* WHAT IS NEEDED
Copy the lines below word for word, skipping any image.

DATA PROVIDED Block Start

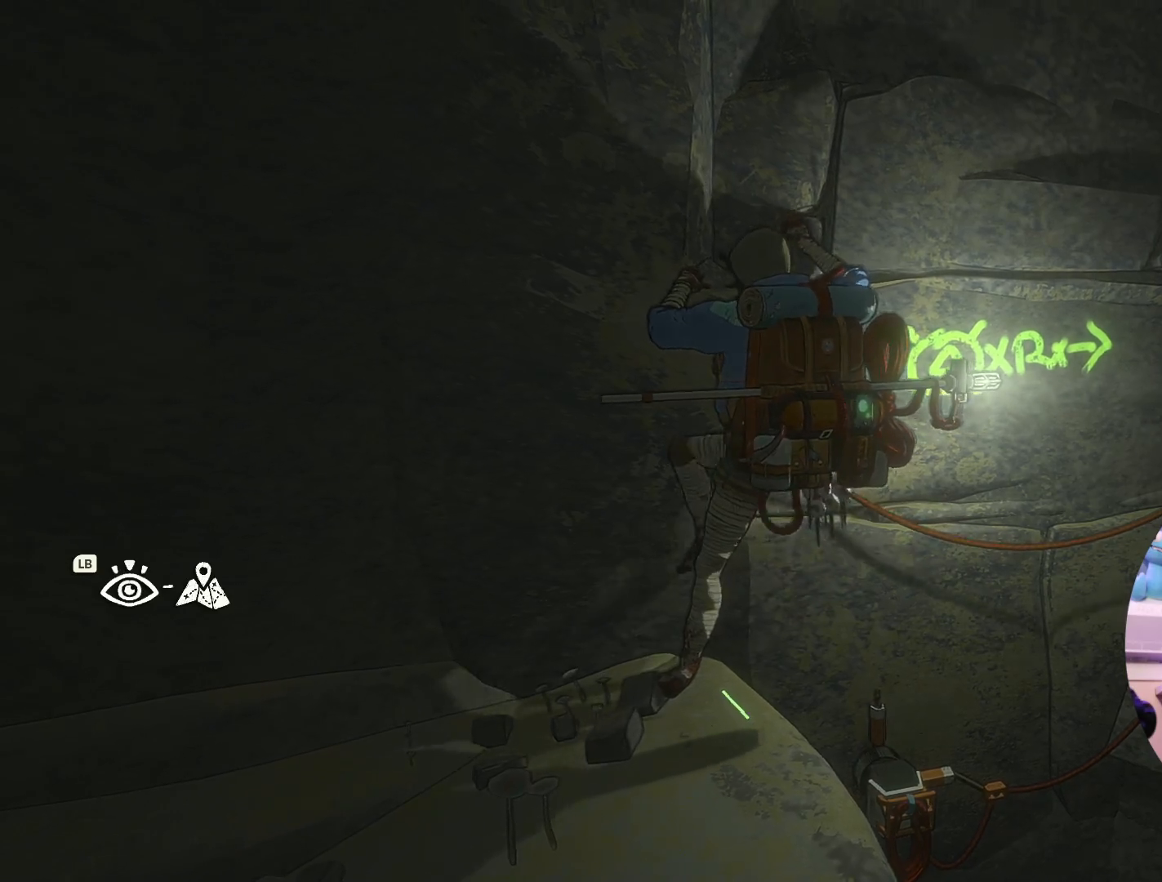
{"buttons": [], "left_stick": "center", "right_stick": "center", "events": [[300, "left_stick", "down-right"], [417, "left_stick", "center"]]}
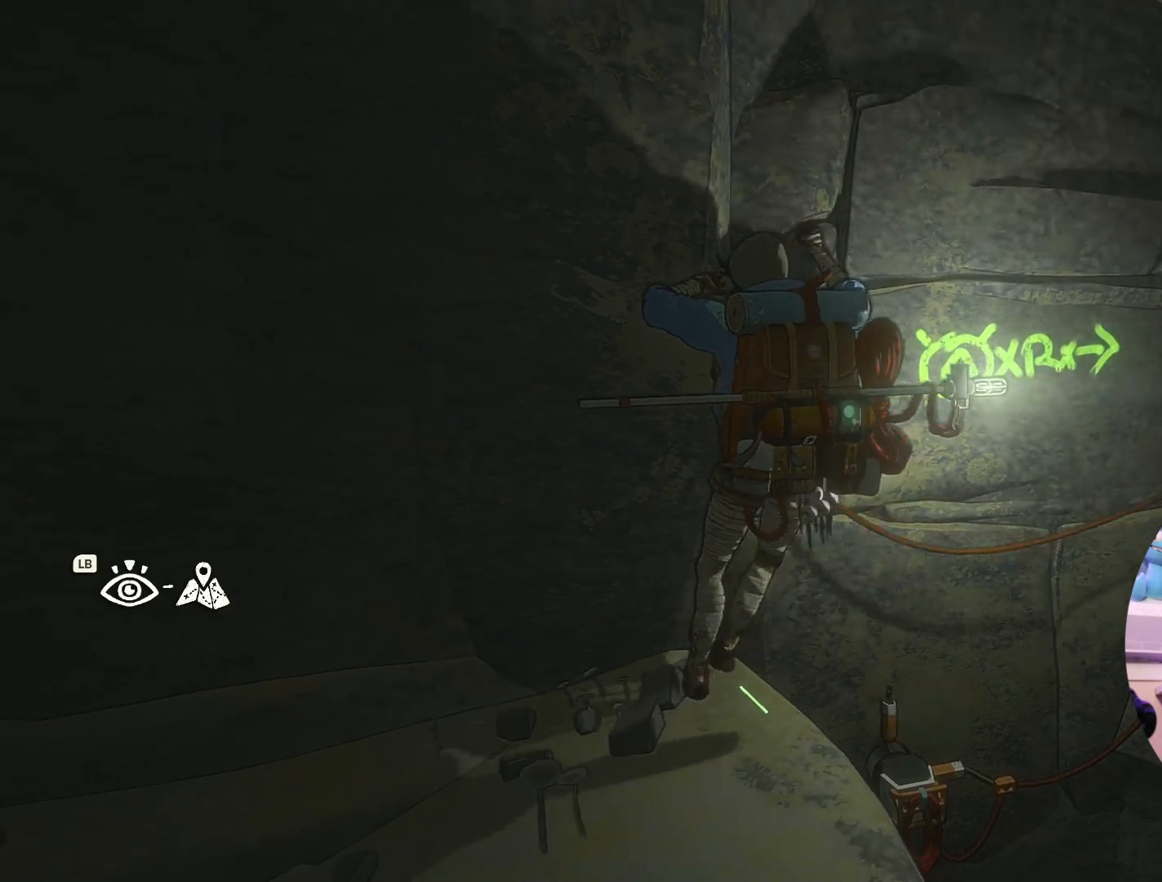
{"buttons": [], "left_stick": "center", "right_stick": "center", "events": []}
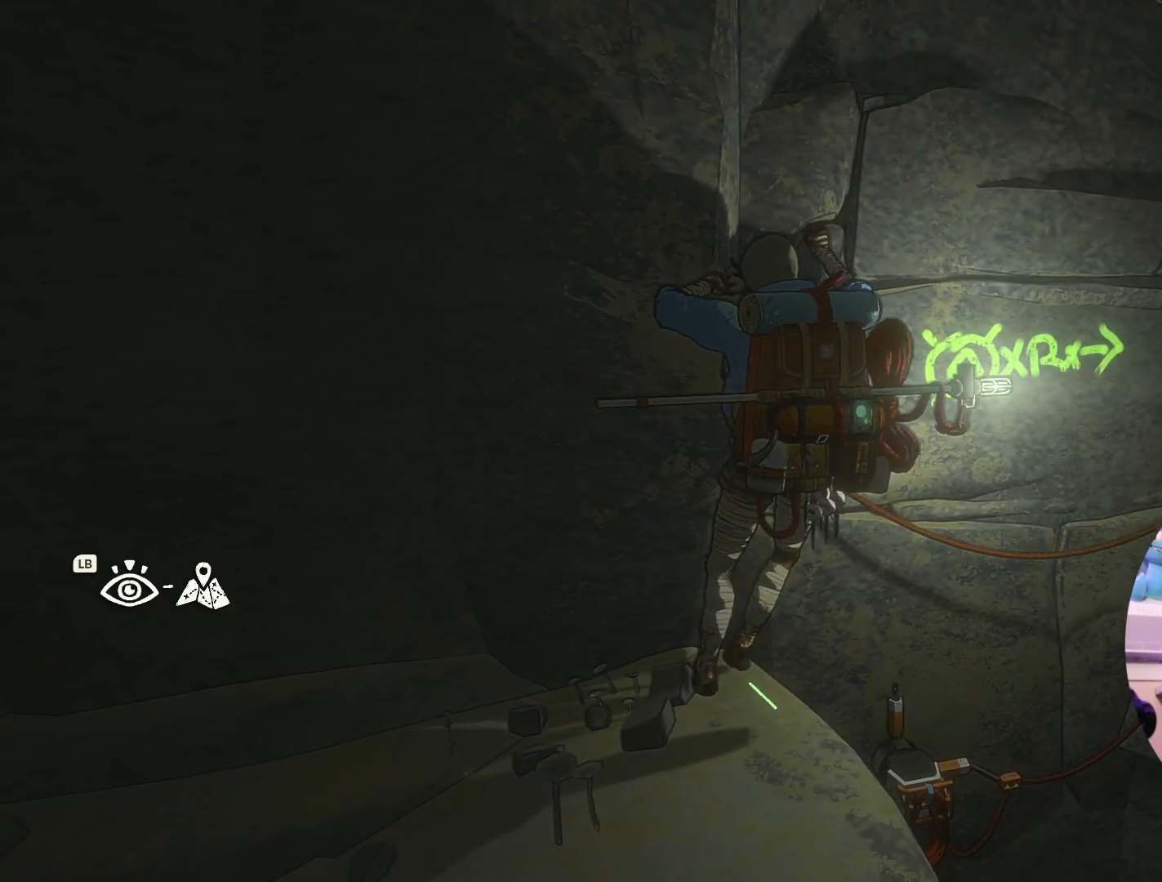
{"buttons": [], "left_stick": "down", "right_stick": "center", "events": [[200, "left_stick", "down"]]}
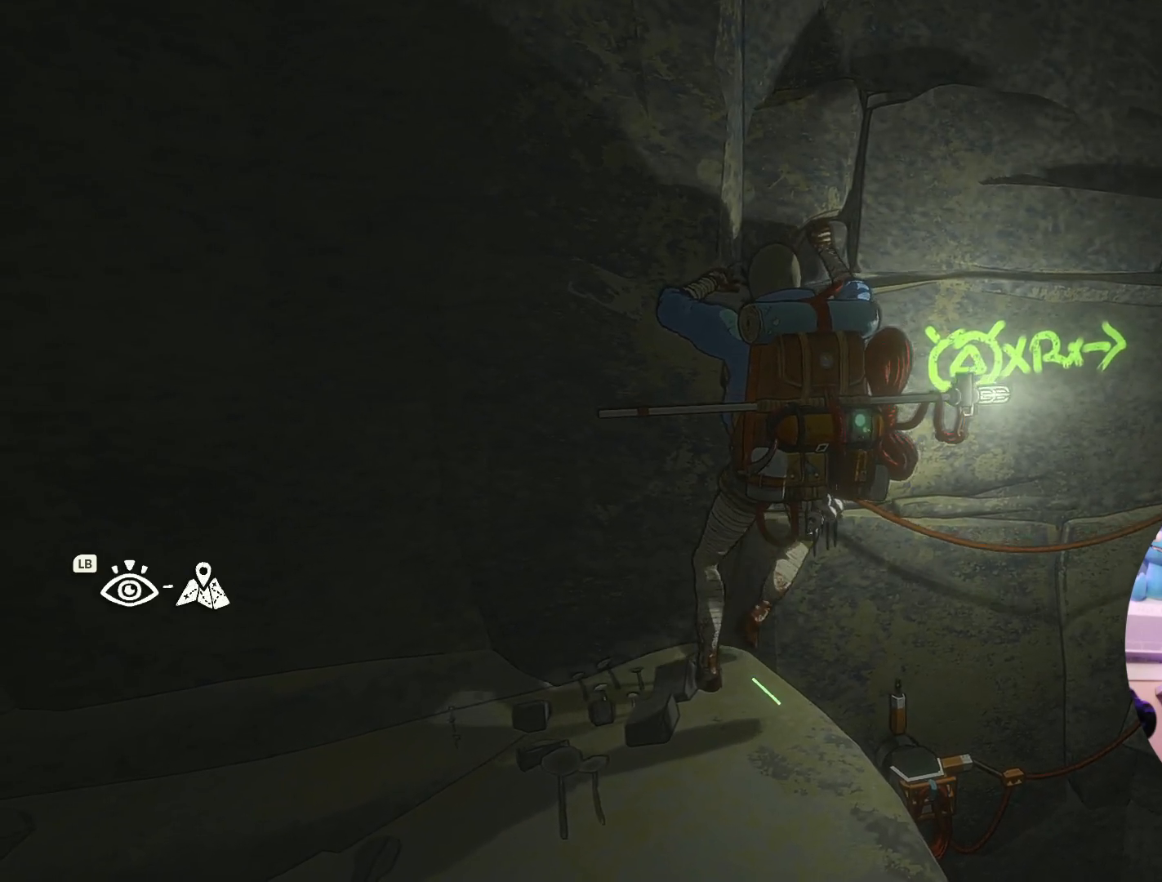
{"buttons": [], "left_stick": "down", "right_stick": "center", "events": [[33, "left_stick", "center"], [350, "left_stick", "down"]]}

DATA PROVIDED Block End

* SOLUTION TO THIS PROBLEM
{"buttons": [], "left_stick": "center", "right_stick": "center", "events": [[300, "left_stick", "down-right"], [417, "left_stick", "center"]]}
{"buttons": [], "left_stick": "center", "right_stick": "center", "events": []}
{"buttons": [], "left_stick": "down", "right_stick": "center", "events": [[200, "left_stick", "down"]]}
{"buttons": [], "left_stick": "down", "right_stick": "center", "events": [[33, "left_stick", "center"], [350, "left_stick", "down"]]}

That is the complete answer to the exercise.